You can also do the same things for reading. Write story elements such as setting, characters, problem, solution, main ideas, etc. The students throw a bean bag and whatever element it lands on they have to state that from the story you are reading.
FROM NANCY in PA:
At my school teachers have used shower curtains as additional bulletin board space. They just put them right up on the wall. Also, we have used them to hang in front of windows where the sun beats in too much. Then the students either paint them and hang things on them.
I got tablecloths that I am going to write the alphabet on (in grid form). The children will take flyswatters and swat the letters to spell their spelling words. I am also going to make one for math facts. (put numbers in the grid and have them draw a flash card with a math problem like 4+4. they would need to swat the answer. Vocabulary words can be used as well!
Cover tables during messy projects Cover tables during food projects Cover tables for playing with clay Hang as portable walls to divide your class into "nooks"....

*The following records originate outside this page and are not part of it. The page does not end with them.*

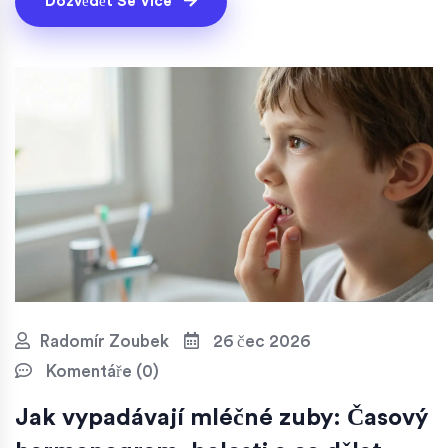
Dozvědět Se Více
Radomír Zoubek
26 čec 2026
Komentáře (0)
Jak vypadávají mléčné zuby: Časový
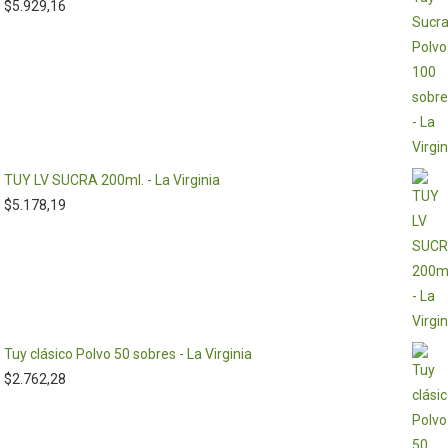
$
5.929,16
TUY LV SUCRA 200ml. - La Virginia
$
5.178,19
Tuy clásico Polvo 50 sobres - La Virginia
$
2.762,28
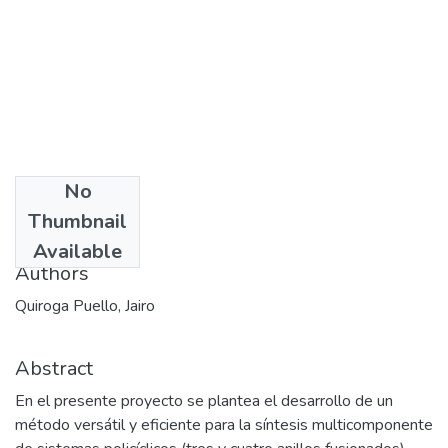
No
Date
Thumbnail
2001
Available
Authors
Quiroga Puello, Jairo
Abstract
En el presente proyecto se plantea el desarrollo de un
método versátil y eficiente para la síntesis multicomponente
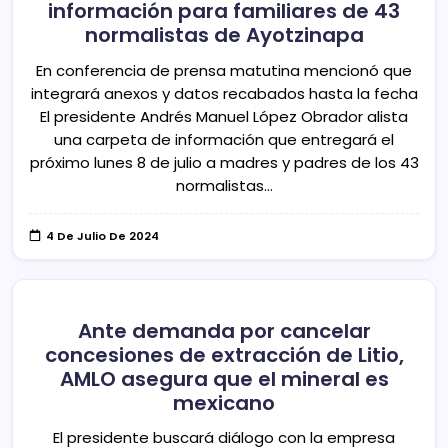
información para familiares de 43
normalistas de Ayotzinapa
En conferencia de prensa matutina mencionó que
integrará anexos y datos recabados hasta la fecha
El presidente Andrés Manuel López Obrador alista
una carpeta de información que entregará el
próximo lunes 8 de julio a madres y padres de los 43
normalistas…
4 De Julio De 2024
Ante demanda por cancelar
concesiones de extracción de Litio,
AMLO asegura que el mineral es
mexicano
El presidente buscará diálogo con la empresa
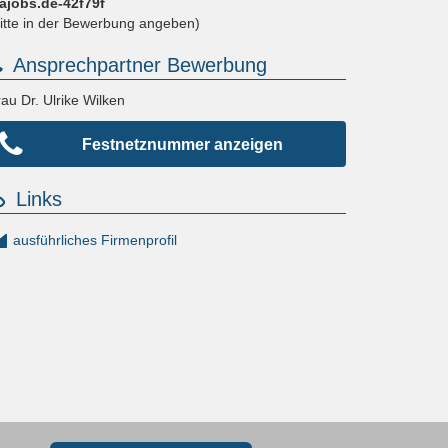
fajobs.de-42f79f
bitte in der Bewerbung angeben)
Ansprechpartner Bewerbung
au Dr. Ulrike Wilken
Festnetznummer anzeigen
Links
ausführliches Firmenprofil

I use a piece of plastic tablecloth (I have a few left over from my parents anniversary party) and just cover the table with it when we are going to paint. I think you can get them at the dollar store for about a buck. I don't clean it and it last the whole year. After the project, I just wait for it to dry and fold it up. It is so much less stressful than cleaning tables. The kids like it too when we use special colors and weeks later they see it on the cloth and say, "remember when we made...."
FROM MONICA 1/2 WA:
Margaret Moustafa recommends putting your word wall on a shower curtain because you can uas scotch tape to put up words...but then they can be easily removed and moved around. The shower curtain makes the tape come off and on real easy and still maintain the stickiness.

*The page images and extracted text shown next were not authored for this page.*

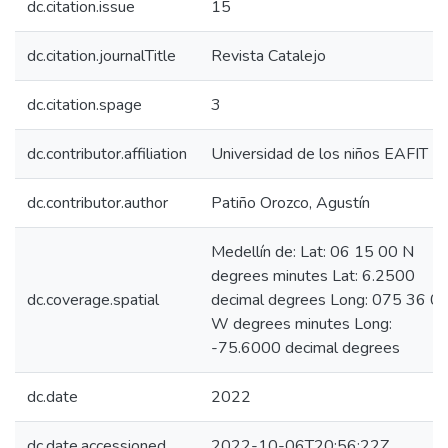
dc.citation.issue
15
dc.citation.journalTitle
Revista Catalejo
dc.citation.spage
3
dc.contributor.affiliation
Universidad de los niños EAFIT
dc.contributor.author
Patiño Orozco, Agustín
Medellín de: Lat: 06 15 00 N
degrees minutes Lat: 6.2500
dc.coverage.spatial
decimal degrees Long: 075 36 0
W degrees minutes Long:
-75.6000 decimal degrees
dc.date
2022
dc.date.accessioned
2022-10-06T20:56:22Z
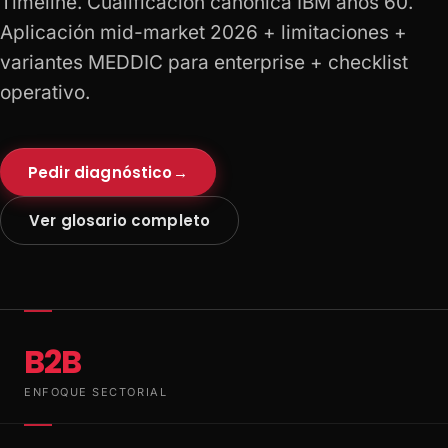
Timeline. Cualificación canónica IBM años 60.
Aplicación mid-market 2026 + limitaciones +
variantes MEDDIC para enterprise + checklist
operativo.
Pedir diagnóstico
→
Ver glosario completo
B2B
ENFOQUE SECTORIAL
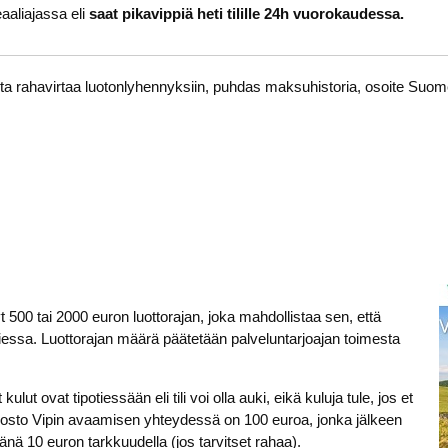
reaaliajassa eli
saat pikavippiä heti tilille 24h vuorokaudessa.
ista rahavirtaa luotonlyhennyksiin, puhdas maksuhistoria, osoite Suo
t 500 tai 2000 euron luottorajan, joka mahdollistaa sen, että
atiessa. Luottorajan määrä päätetään palveluntarjoajan toimesta
lut ovat tipotiessään eli tili voi olla auki, eikä kuluja tule, jos et
nsinosto Vipin avaamisen yhteydessä on 100 euroa, jonka jälkeen
nä 10 euron tarkkuudella (jos tarvitset rahaa).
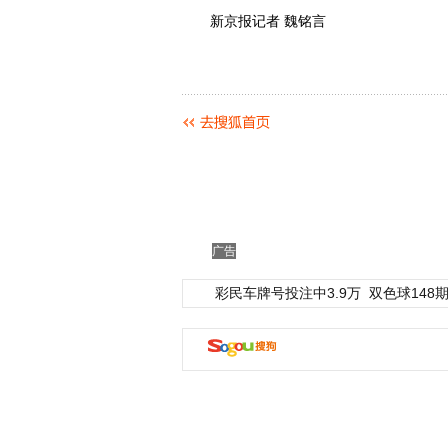
新京报记者 魏铭言
广告
彩民车牌号投注中3.9万
双色球148期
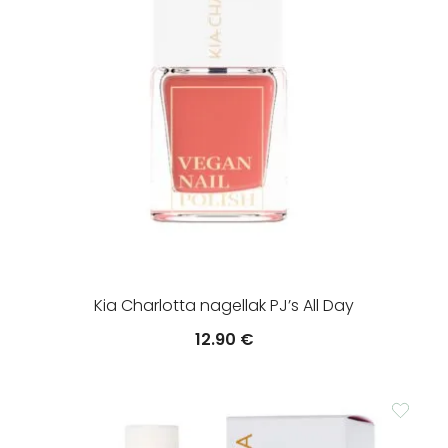
Kia Charlotta nagellak PJ’s All Day
12.90
€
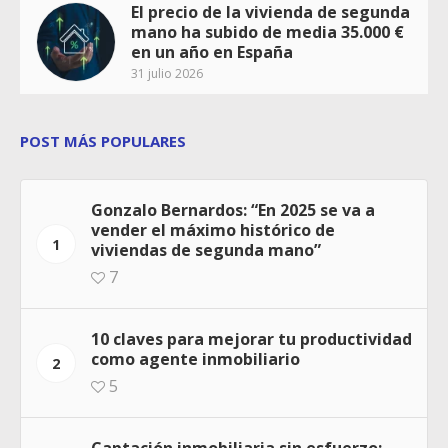
El precio de la vivienda de segunda
mano ha subido de media 35.000 €
en un año en España
31 julio 2026
POST MÁS POPULARES
Gonzalo Bernardos: “En 2025 se va a
vender el máximo histórico de
1
viviendas de segunda mano”
7
10 claves para mejorar tu productividad
como agente inmobiliario
2
5
Captación inmobiliaria sin esfuerzo:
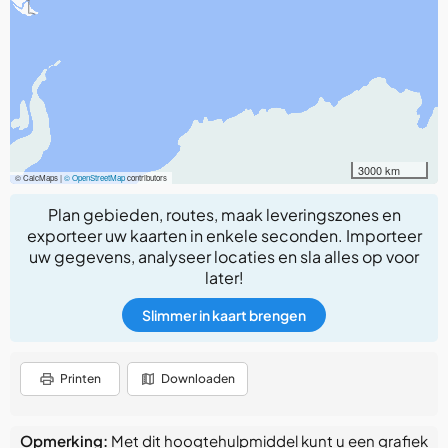
3000 km
© CalcMaps |
© OpenStreetMap
contributors
Plan gebieden, routes, maak leveringszones en
exporteer uw kaarten in enkele seconden. Importeer
uw gegevens, analyseer locaties en sla alles op voor
later!
Slimmer in kaart brengen
Printen
Downloaden
Opmerking:
Met dit hoogtehulpmiddel kunt u een grafiek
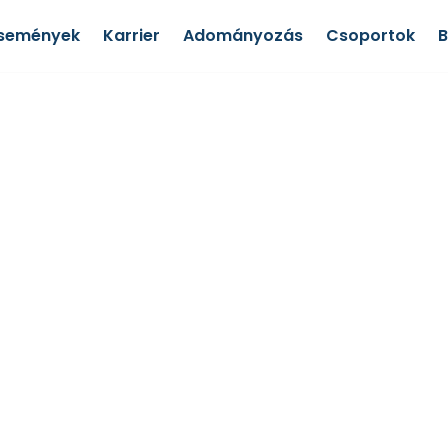
semények
Karrier
Adományozás
Csoportok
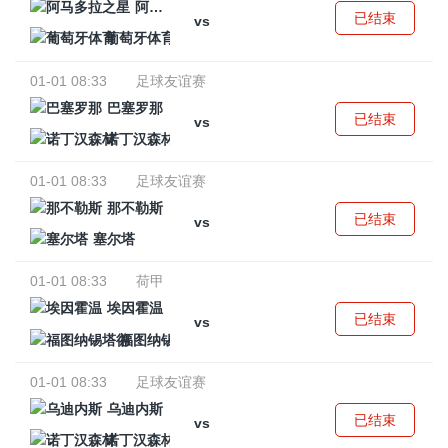
阿马多拉之星
已结束
vs
葡萄牙体育
01-01 08:33
足球友谊赛
巴塞罗那
已结束
vs
诺丁汉森林
01-01 08:33
足球友谊赛
那不勒斯
已结束
vs
塞尔塔
01-01 08:33
荷甲
埃因霍温
已结束
vs
福图纳锡塔德
01-01 08:33
足球友谊赛
乌迪内斯
已结束
vs
诺丁汉森林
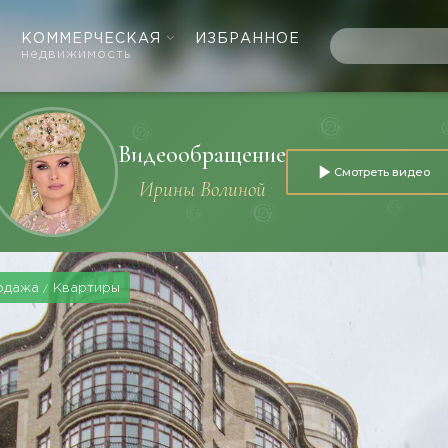
КОММЕРЧЕСКАЯ
ИЗБРАННОЕ
недвижимость
Видеообращение
Смотреть видео
Ирины Волиной
одажа
Квартиры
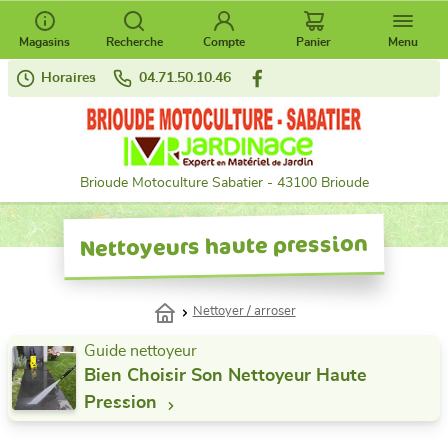
Magasins
Recherche
Compte
Panier
Menu
Horaires
04.71.50.10.46
Brioude Motoculture Sabatier - 43100 Brioude
Nettoyeurs haute pression
Nettoyer / arroser
Guide nettoyeur
Bien Choisir Son Nettoyeur Haute
Pression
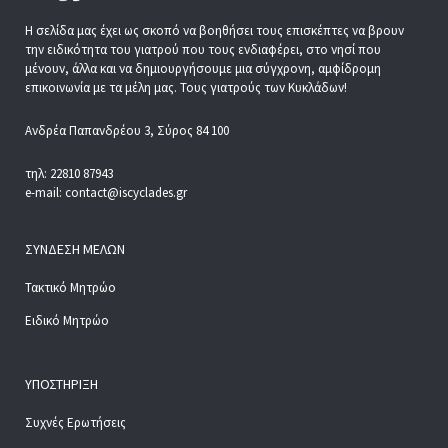
Η σελίδα μας έχει ως σκοπό να βοηθήσει τους επισκέπτες να βρουν
την ειδικότητα του γιατρού που τους ενδιαφέρει, στο νησί που
μένουν, άλλα και να δημιουργήσουμε μια σύγχρονη, αμφίδρομη
επικοινωνία με τα μέλη μας. Τους γιατρούς των Κυκλάδων!
Ανδρέα Παπανδρέου 3, Σύρος 84 100
τηλ: 22810 87943
e-mail: contact@iscyclades.gr
ΣΎΝΔΕΣΗ ΜΕΛΏΝ
Τακτικό Μητρώο
Ειδικό Μητρώο
ΥΠΟΣΤΉΡΙΞΗ
Συχνές Ερωτήσεις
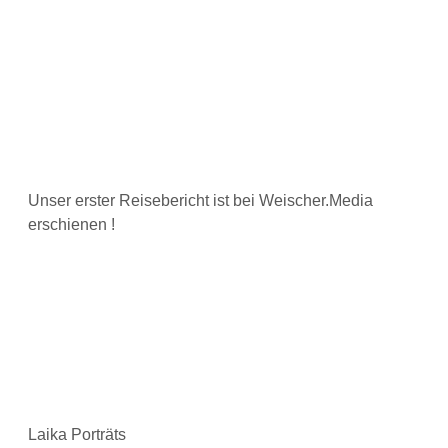
Unser erster Reisebericht ist bei Weischer.Media
erschienen !
Laika Porträts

Hi! I just went to a conference the end of July, and one of the presenters told us to use a white shower curtain and draw a computer keyboard on it. Then let the students take turns "typing" word wall words or spelling words out using a flyswatter and calling out the letter. I don't know if this makes sense, but it was a really neat idea.
FROM CINDY S.:
I have heard of using a shower curtain and putting an outline of the United States on it, and the states. Kids can use toy cars to drive from one state to another, or to practice N,S,W,E. Another idea is to draw the five lines of a music staff, putting the cleft sign in front. Then have the kids standn on the right places to show the notes.
Earlier someone wrote that when the class studied communities, she drew the streets on a plain shower curtain using markers and the students then added box buildings for homes, businesses, churches, etc.. When finished, the buildings go home and the shower curtain gets folded up and stored for the next year.
I've used shower curtains for putting sight words on in a grid and getting a bean bag. The students stand behind a line and throw the bag on the curtain. Whatever word it lands on they have to be able to read to get a point. To make it more challenging I have them use it in a sentence. That's something I do at the beginning of the year. I've also used one to make maps on. And you could use it to make a big graph on that you can change all the time. (bar graphs)
FROM JOSIANNE 2ND GRADE LEBANON:
1. You could make a grid and use it to graph things. If you lay it flat on the floor you could use kids as markers for your graphs. 2. Make number lines and have kids act out number sentences. s 3. Draw a Venn diagram on it.